- Born: Ronald Bruce Miller 19 October 1922 Kaikōura, New Zealand
- Died: 23 January 2022 (aged 99) Waikanae, New Zealand
- Spouse: Nina Rae McLaughlin ​(m. 1955)​
- Children: 4
- Scientific career
- Fields: Soil chemistry
- Institutions: Soil Bureau

= Bruce Miller (soil scientist) =

New Zealand soil scientist and science administrator (1922–2022)

Ronald Bruce Miller (19 October 1922 – 23 January 2022) was a New Zealand soil chemist and scientific administrator. He rose to become director of the Soil Bureau in 1973, and later served as chief director of the Department of Scientific and Industrial Research.

==Early life and family==
Born in Kaikōura on 19 October 1922, Miller was the son of Ronald Miller, a Presbyterian minister, and Jessie Miller (née McGregor). He was educated at Manaia District High School in South Taranaki and Palmerston North Boys' High School, and went on to study at the University of Otago, graduating Master of Science with third-class honours in 1945, and Victoria University College, earning a Bachelor of Arts degree in 1949. He undertook postgraduate study at the Royal Agricultural College in Sweden.
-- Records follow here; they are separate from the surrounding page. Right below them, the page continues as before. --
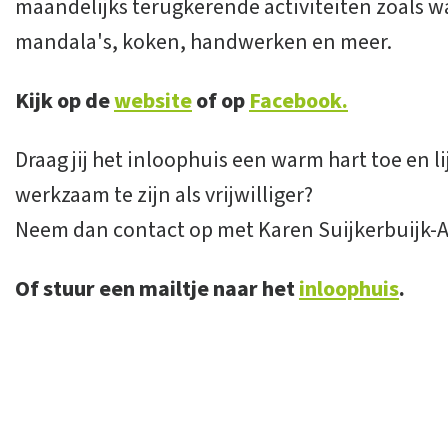
maandelijks terugkerende activiteiten zoals w
mandala's, koken, handwerken en meer.
Kijk op de
website
of op
Facebook.
Draag jij het inloophuis een warm hart toe en li
werkzaam te zijn als vrijwilliger?
Neem dan contact op met Karen Suijkerbuijk-A
Of stuur een mailtje naar het
inloophuis
.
On 26 February 1955, Miller married Nina Rae McLaughlin, and the couple went on to have four children.

==Career==
Miller was a soil scientist at the Soil Bureau from 1945, rising to become a section leader in 1971, and director in 1973. He later served as chief director of the Department of Scientific and Industrial Research, and was appointed an Officer of the Order of the British Empire in the 1984 New Year Honours. In 1990, he was awarded the New Zealand 1990 Commemoration Medal.

From 1968 to 1969, Miller was an André Meyer Fellow at the Food and Agriculture Organization in Rome. He served on the council of the New Zealand Society of Soil Science from 1953 to 1974, and was president of the organisation from 1966 to 1968. He was a council member of the International Society of Soil Science in 1974, and was a Fellow of the New Zealand Institute of Chemistry. He was a Companion of the Royal Society of New Zealand (CRSNZ) Royal Society Te Apārangi.

Miller was a member of the Wairarapa Catchment Board from 1973 to 1982, and served on the Water Resources Council between 1978 and 1982. He was an elder of the Ngaio Union Church from 1957, and a board member of Presbyterian Support Services from 1988 to 1991. He was also a member of the advisory committee of the Stout Trust, a philanthropic charitable trust, from 1983.

Miller died in Waikanae on 23 January 2022, at the age of 99. His wife, Rae Miller, died a few months later, on 16 June 2022.